▸ **Exercise materials**

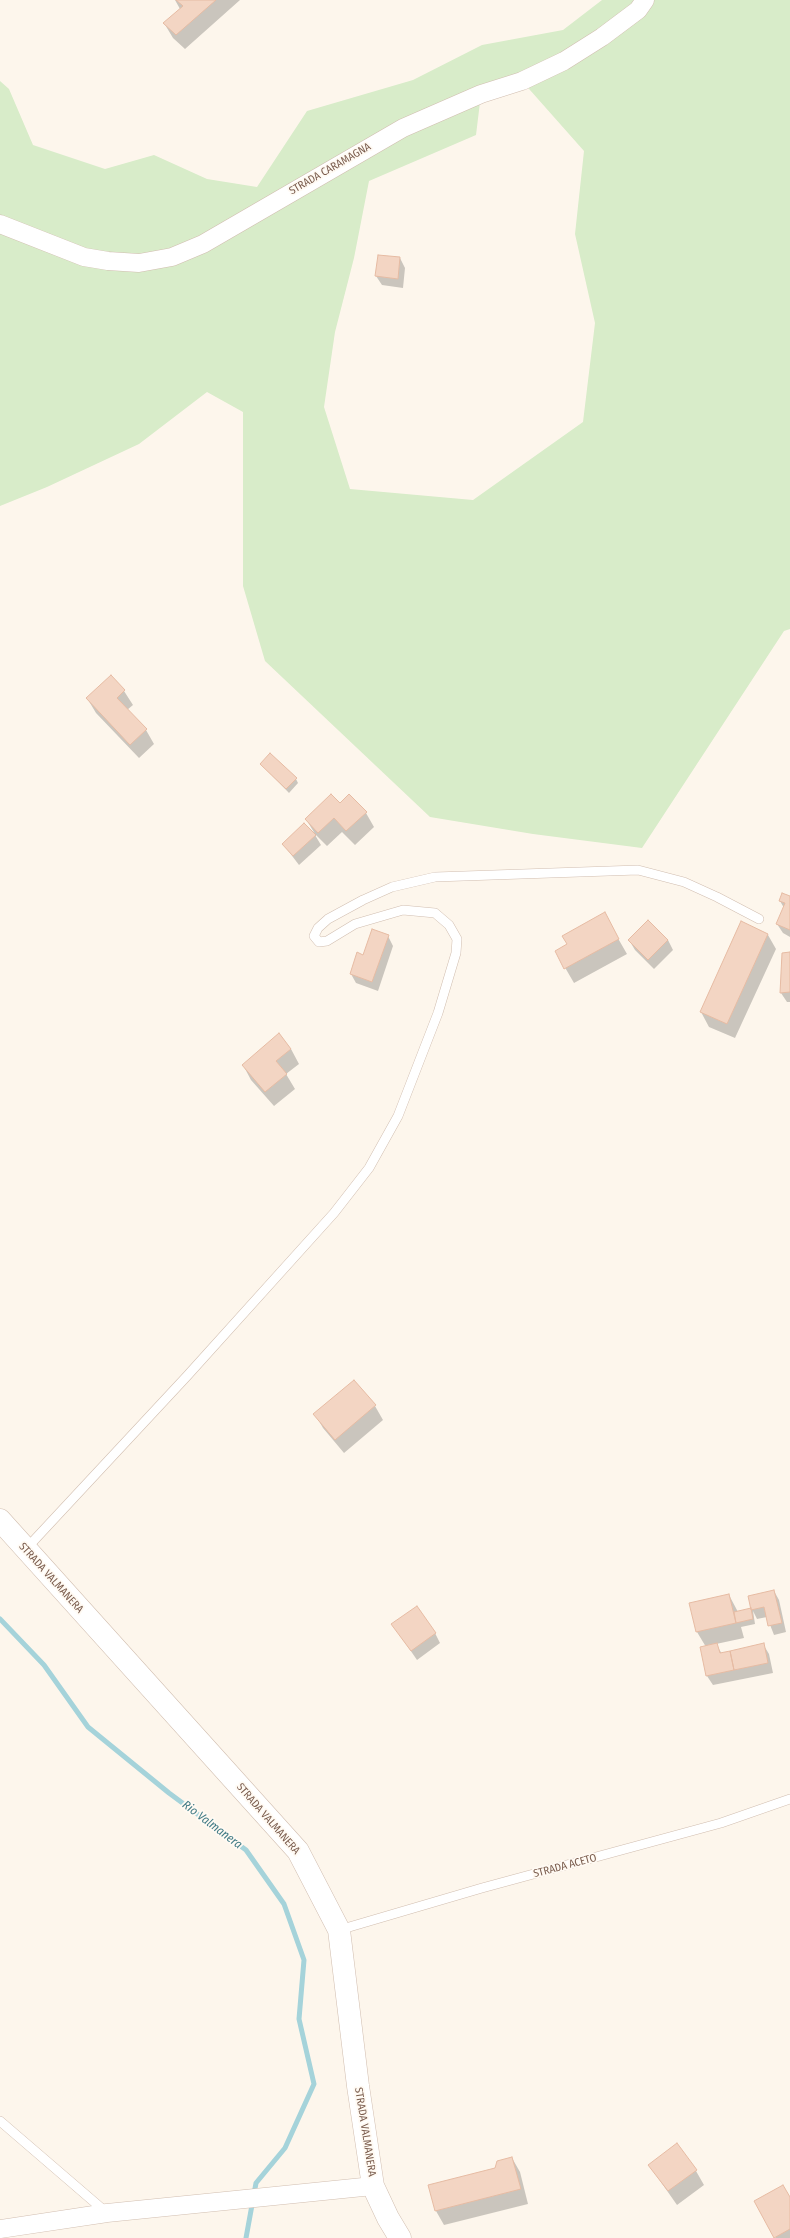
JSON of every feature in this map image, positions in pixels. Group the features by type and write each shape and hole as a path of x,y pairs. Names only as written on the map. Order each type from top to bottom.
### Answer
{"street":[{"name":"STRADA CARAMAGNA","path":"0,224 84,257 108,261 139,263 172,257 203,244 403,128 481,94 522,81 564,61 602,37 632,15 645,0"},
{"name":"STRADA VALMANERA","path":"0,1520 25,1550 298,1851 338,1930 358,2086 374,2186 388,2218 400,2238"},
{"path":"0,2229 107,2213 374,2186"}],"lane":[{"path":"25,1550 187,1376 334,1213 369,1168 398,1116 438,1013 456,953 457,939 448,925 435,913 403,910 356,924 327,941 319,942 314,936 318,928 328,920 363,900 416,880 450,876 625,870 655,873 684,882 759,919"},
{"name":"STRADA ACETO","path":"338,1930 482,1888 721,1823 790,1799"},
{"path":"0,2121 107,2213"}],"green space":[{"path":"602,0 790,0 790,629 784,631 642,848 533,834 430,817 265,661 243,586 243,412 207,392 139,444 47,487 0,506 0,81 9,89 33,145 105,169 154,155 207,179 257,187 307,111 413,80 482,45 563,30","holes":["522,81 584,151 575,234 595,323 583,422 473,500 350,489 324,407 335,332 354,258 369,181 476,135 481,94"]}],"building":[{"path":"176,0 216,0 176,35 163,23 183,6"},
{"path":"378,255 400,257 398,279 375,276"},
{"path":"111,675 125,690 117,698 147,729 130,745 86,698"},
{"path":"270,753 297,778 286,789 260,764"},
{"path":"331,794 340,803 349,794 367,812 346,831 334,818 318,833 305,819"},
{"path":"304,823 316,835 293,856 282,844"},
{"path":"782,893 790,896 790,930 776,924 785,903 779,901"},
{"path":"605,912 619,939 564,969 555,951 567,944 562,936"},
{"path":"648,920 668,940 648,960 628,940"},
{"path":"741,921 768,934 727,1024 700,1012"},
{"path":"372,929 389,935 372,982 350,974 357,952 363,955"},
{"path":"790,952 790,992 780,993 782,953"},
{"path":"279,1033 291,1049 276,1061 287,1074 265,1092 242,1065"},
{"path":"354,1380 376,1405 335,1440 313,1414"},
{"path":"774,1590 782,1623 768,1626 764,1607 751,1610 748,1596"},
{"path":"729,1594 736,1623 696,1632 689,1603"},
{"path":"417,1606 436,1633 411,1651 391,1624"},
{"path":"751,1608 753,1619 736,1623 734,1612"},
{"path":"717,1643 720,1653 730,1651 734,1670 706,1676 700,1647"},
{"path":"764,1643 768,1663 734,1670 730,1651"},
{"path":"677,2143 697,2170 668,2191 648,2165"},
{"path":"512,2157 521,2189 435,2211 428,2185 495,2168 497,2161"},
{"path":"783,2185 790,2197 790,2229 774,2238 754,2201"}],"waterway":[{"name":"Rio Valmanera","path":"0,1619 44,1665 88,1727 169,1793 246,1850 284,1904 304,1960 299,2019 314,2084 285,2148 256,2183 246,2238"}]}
---
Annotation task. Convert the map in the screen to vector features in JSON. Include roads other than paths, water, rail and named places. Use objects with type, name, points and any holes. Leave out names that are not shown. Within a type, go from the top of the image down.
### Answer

▸ **Work instructions**
In the material above, find each line that contains the word "features", and select it.

▸ **Result of the task**
JSON of every feature in this map image, positions in pixels. Group the features by type and write each shape and hole as a path of x,y pairs. Names only as written on the map. Order each type from top to bottom.
Annotation task. Convert the map in the screen to vector features in JSON. Include roads other than paths, water, rail and named places. Use objects with type, name, points and any holes. Leave out names that are not shown. Within a type, go from the top of the image down.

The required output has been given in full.